No retorno, o general Gavoile, chefe do grupo 2/ 33 a que pertencia Saint-Exupéry, iria lhe revelar a data do desembarque aliado na Provença com intenção de mantê-lo afastado das pistas: detendo segredo de guerra, Saint-Exupéry não poderia correr o risco de ser capturado e forçado a dizê-lo. O piloto contava 44 anos e sua condição física, por causa de sequelas de acidentes, eram problemas em grandes altitudes. Gavoile tentou poupá-lo sem suspeitar que o piloto jamais voltaria.
Mistério pairou sobre esse desparecimento, gerando teses sobre um possível suicídio — Saint-Exupéry não escamoteava uma forte depressão. Ele, que nasceu com o século 20, em 1900, testemunhou dois conflitos mundiais. A situação da França ocupada o deixava arrasado. Muito se especulou e quase nada foi esclarecido por quase 60 anos. Seus livros, repletos de sua filosofia a respeito da vontade humana, da compaixão e fraternidade traziam palavras necessárias em tempos de desilusão. E se propagaram com ares proféticos. No mais célebre deles, hoje com 253 traduções, “O Pequeno Príncipe” (1946), Saint-Exupéry fala sobre 44 pores de sol, mencionando a idade com que desapareceria. Em “Voo noturno” (1931), descreve o desaparecimento de um piloto: “Ele está perdido nas constelações que habita só. (…). Encerra no manche o peso da riqueza humana e leva, desesperado, de uma estrela à outra, o inútil tesouro que precisará entregar…”
Mistério quase desvelado em 1998, quando um simples pescador marselhês tirou do mar Mediterrâneo um bracelete com o nome do piloto gravado; seguindo essa “pista”, o mergulhador Luc Vanrell encontrou os destroços de seu P-38 naquelas proximidades (2002). Saint-Exupéry terminou no mar da Côte d’Azur. As razões desse desvio de rota permanecem desconhecidas. Um piloto alemão, Horst Rippert, hoje com mais de 95 anos, confessou ter abatido o avião pilotado por Saint-Ex. Não sabia que abatera o avião do escritor cujos textos o levaram a escolher a aviação: “Nunca teria atirado se soubesse, não num homem daqueles”, confessou durante entrevista à TV alemã. Há dúvidas sobre esses disparos e sua autoria. Não há dúvidas, porém, de que o mundo perdeu precocemente “um homem daqueles”. Em 1948, Saint-Exupéry foi considerado oficialmente morto pela pátria e seu nome inserido no prestigioso Panthéon, em Paris, monumento reservado aos grandes homens da França.

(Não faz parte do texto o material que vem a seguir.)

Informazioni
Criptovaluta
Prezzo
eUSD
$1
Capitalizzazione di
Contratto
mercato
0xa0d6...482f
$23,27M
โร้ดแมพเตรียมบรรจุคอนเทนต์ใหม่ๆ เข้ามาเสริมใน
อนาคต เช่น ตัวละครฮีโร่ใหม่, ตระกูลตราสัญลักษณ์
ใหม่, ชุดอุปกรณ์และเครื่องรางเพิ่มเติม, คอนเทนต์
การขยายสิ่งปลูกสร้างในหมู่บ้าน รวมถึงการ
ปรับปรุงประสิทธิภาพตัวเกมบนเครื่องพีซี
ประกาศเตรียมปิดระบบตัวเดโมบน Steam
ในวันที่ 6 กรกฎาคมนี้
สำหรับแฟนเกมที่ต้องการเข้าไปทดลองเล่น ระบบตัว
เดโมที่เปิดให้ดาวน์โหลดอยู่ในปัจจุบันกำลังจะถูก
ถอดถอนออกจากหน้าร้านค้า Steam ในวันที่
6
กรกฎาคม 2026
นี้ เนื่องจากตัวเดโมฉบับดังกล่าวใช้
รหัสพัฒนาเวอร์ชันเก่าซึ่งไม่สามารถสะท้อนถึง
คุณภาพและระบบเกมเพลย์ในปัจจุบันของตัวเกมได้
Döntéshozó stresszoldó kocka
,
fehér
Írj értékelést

As buscas por precisões sobre as circunstâncias da morte de Saint- Exupéry continuam. Disse um de seus melhores amigos, a quem dedicou o Pequeno Príncipe, Léon Werth: “E decerto ele fez da aviação uma espécie de poesia. Foi o arcanjo entre céu e terra; entre as estrelas; naquela noite, perdido no espaço, não sabendo mais quais luzes eram as da Terra, deve ter escolhido entre os planetas e errou o seu. E decerto, sua lenda heroica está intacta. Ele foi igual a sua lenda. É milagroso. E sei de casos em que foi até superior a sua lenda”.